Protesting the Stamp Act continued to occupy many American colonists in March 1766. It was certainly a primary concern of the printer of the Connecticut Courant and many of that newspaper’s readers. The Connecticut Courant was a more modest publication than some of its counterparts in larger cities – its four pages featured only two columns rather than three – but it opposed the Stamp Act with the same vigor as many more robust publications.
The first two (of four total) pages of the March 10, 1766, issue were devoted to coverage of the Stamp Act, including a letter from London (dated November 1 and reprinted from the Public Ledger), an extract of another letter from London (dated December 14 and reprinted from a Boston newspaper published February 27), and several shorter reports about the reactions of colonial officials near and far.

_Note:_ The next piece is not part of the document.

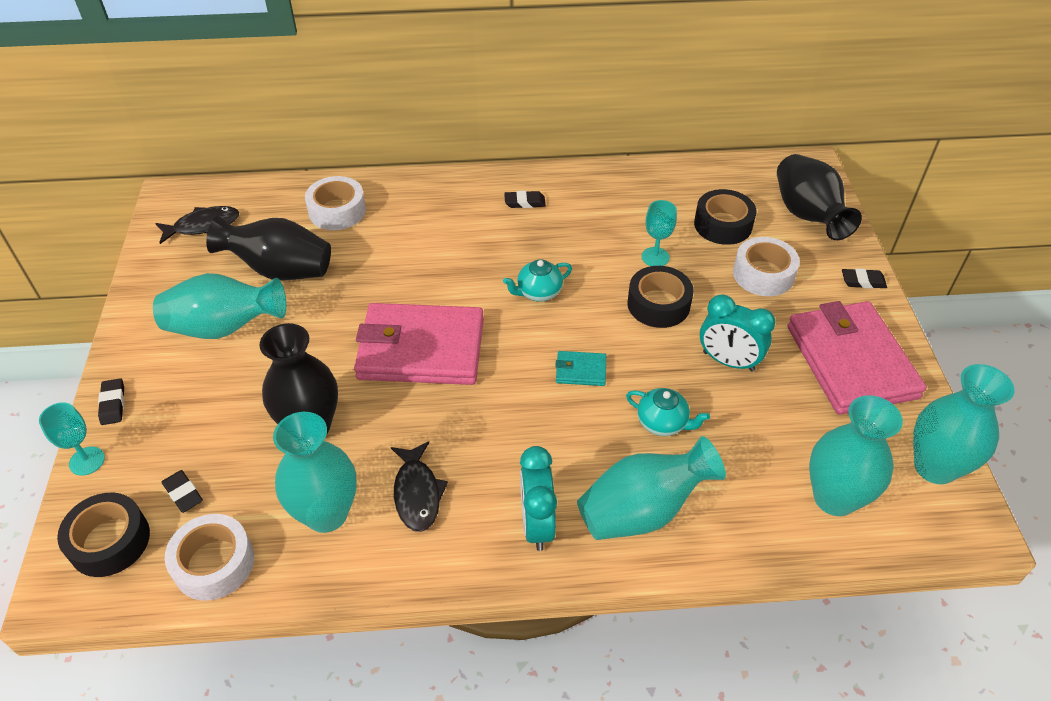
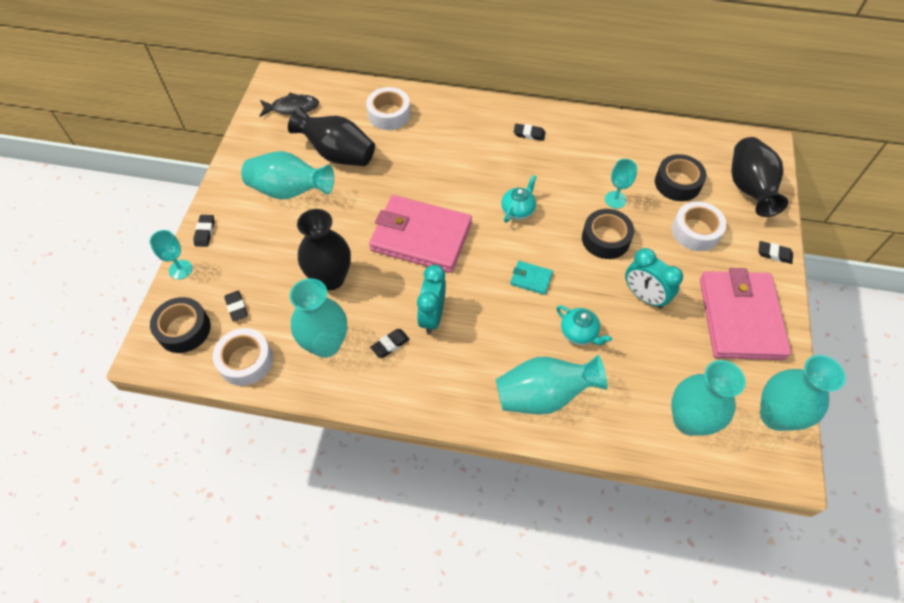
camera: 15 degrees right, 10 degrees up
(417, 493) = (390, 344): black fish -> black eraser
(537, 524) = (466, 387): turquoise clock -> turquoise clock (432, 316)
(538, 292) = (518, 210): turquoise teapot -> turquoise teapot turned 135 degrees clockwise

Advertisements of any sort did not appear until the third page. Today’s featured advertisement demonstrates that the commercial notices took on a political valence during the Stamp Act crisis. Printers, authors, and other members of the book trades marketed books and pamphlets about “The Necessity of Repealing the American STAMP-ACT.” And this particular advertisement should not be considered an isolated example. It appeared immediately above a similar advertisement for a pamphlet about “THE RIGHTS of the COLONIES TO THE PRIVILEGES Of British SUBJECTS.” The former was published in Boston and the latter in New York.
Both appeared in a column headed with an announcement that “THE last Tuesday of this Month (being the 25th Day) there is to be a General Congress of the SONS OF LIBERTY, in this Colony, to meet in Hartford, by their Representatives chosen for that Purpose.” (Was this an advertisement? It appeared alongside other advertisements, but given the printer’s political proclivities it is quire possible he inserted this notice gratis.) News coverage of the Stamp Act continued in the column to the left.
The content of the newspaper provides important context for understanding today’s advertisement. The other items formed a narrative that may have influenced potential customers to purchase one or both of the pamphlets offered for sale.
Boycotts of imported goods certainly gave decisions about which goods to purchase (or not) political valence in the 1760s and 1770s, but advertisements for books and pamphlets defending the “RIGHTS of the COLONIES” encouraged colonists to become readers who were better informed and who could better articulate why the actions of Parliament were so dangerous.